Textos

Instantes

Hoje eu acordei cedo como acordo todos os dias. Não que não tivesse cansaço ou sono, eu tinha, tenho, mas para além do cansaço, meu senso de obrigação me faz acordar cedo todos os dias. Já me acostumei, gosto de ouvir os silêncios da casa, o estalar da madeiras das portas, caibros e colunas, o barulho dos pardais e andorinhas que anunciam o dia chegando, o som das patas apressadas dos cachorros a correr pela rua e o latido de Fred e Pitty defendendo seu território.
Há dias em que acordo e fico horas deitado, o quarto ainda na penumbra, ouvindo os pequenos barulhos da rua, há vezes, a depender de meu estado de espírito que ponho uma musica, ligo a TV, mas invariavelmente eu gosto de ouvir o dia amanhecer, e me entrego a preguiça boa de ver, ouvir e cheirar o dia começando, desde o som remanescente de um grilo que ainda produz seu som estridente, até o barulho dos carros e motos que felizmente são poucos nesta rua.
Agora, mais recentemente, há dias em que aproveito para aguar as plantas. Estou viciando em ver elas crescerem viçosas e coloridas.

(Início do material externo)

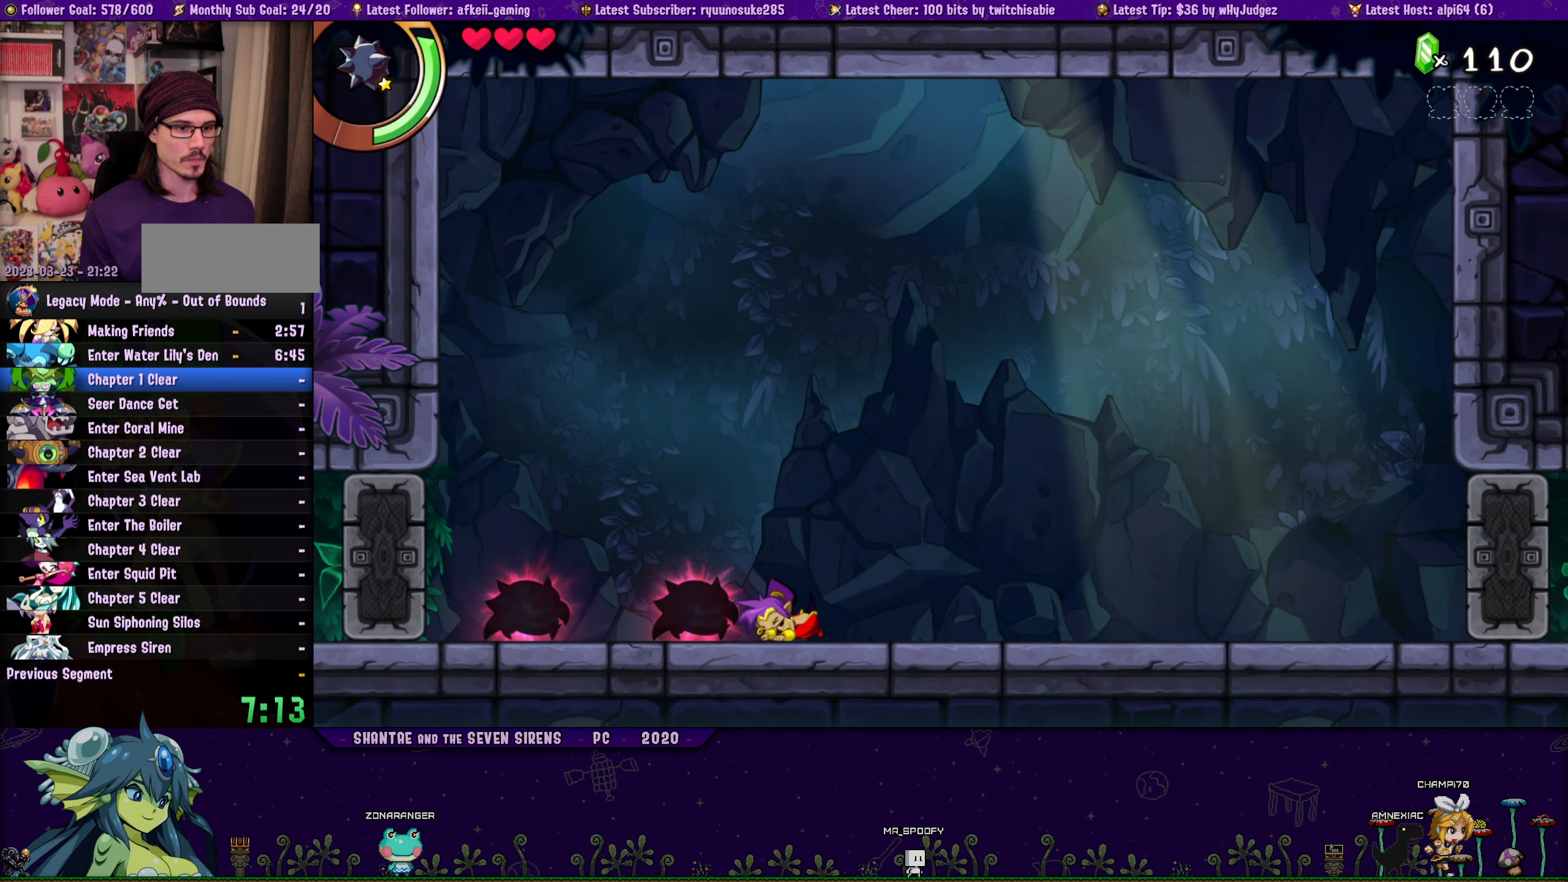
{"buttons": ["DPAD_DOWN"], "left_stick": "center", "right_stick": "center", "events": [[83, "SQUARE", "up"], [166, "SQUARE", "down"], [233, "SQUARE", "up"], [300, "SQUARE", "down"], [366, "SQUARE", "up"], [416, "SQUARE", "down"], [483, "SQUARE", "up"]]}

Hoje acordei, depois de poucas, bem poucas horas de sono. Levantei devagar, evitando barulhos desnecessários, não queria incomodar o ritmo das coisas. Fred meio que pressentiu e nem fez seu alarido de sempre. O dia já estava claro. Armei a rede amarela da varanda e me pus a olhar a grama crescer. Na rua somente o barulho de sempre, FRED, solenemente deitado ao meu lado, pitty procurando algum inseto na grama do jardim.
Como não poderia deixar de ser o celular estava na mão e me pus a passear os dedos pela tela, rodando as imagens e textos do Facebook. Em uma delas, dentre tantas, que falam de políticas, as piadas e generalidades, uma me chamou atenção. Nela uma amiga informava do falecimento de uma amiga sua. Curioso que sou, visitei a página da amiga de minha amiga.
Era mulher, era jovem, era ao que pude perceber feliz. Tinha filhos, irmãos, amigos que lhe queriam bem e que ao que parece ficaram do seu lado no instante final.
A amiga de minha amiga, pelo que percebi, perdeu a guerra contra o câncer, mas não foi uma guerra fácil, pra nenhuma das partes. Infelizmente ela foi vencida.
Desci um pouco em sua linha do tempo, e constatei, triste, que foi há quatro dias seu aniversário, não pude saber de quantos anos, mas supus que não eram muitos.
Em uma das postagens, ela, debilitada, mas demonstrando uma força que me surpreendeu, agradecia e dizia ter certeza de muitos outros anos que ainda viriam e que viveria. No seu texto singelo de agradecimento por mais um ano de vida, havia tanta certeza que a vida era boa e justa e que por ser assim, lhe daria vitória, que cheguei a desacreditar que ela pudesse ter morrido, porque ainda era tão forte a certeza dela, embora já fosse frio seu corpo cansado.
Me abalou a certeza de que a vida é agora, essa verdade insistente que negamos a todo custo. Nos enganamos, mentimos, fingimos não saber, mas amanhã é longe demais. Tudo que temos é o agora.
A amiga de minha amiga, talvez soubesse, mas ela queria acreditar de tal forma que a vida é melhor e maior, que sua certeza parecia irrefreável. Na verdade irrefreável, percebi, embora queira negar, somente o curso da vida, tão breve.
Os barulhos do dia amanhecendo foram aos poucos diminuindo e a vida seguindo seu curso, engolindo o tempo, pelo ponteiro apressado do relógio e levando com ele toda certeza, deixando apenas uma: somos instantes.
Segui minha rotina, em mim martelava uma certeza: mais um dia que começava, um dia a menos pra se viver.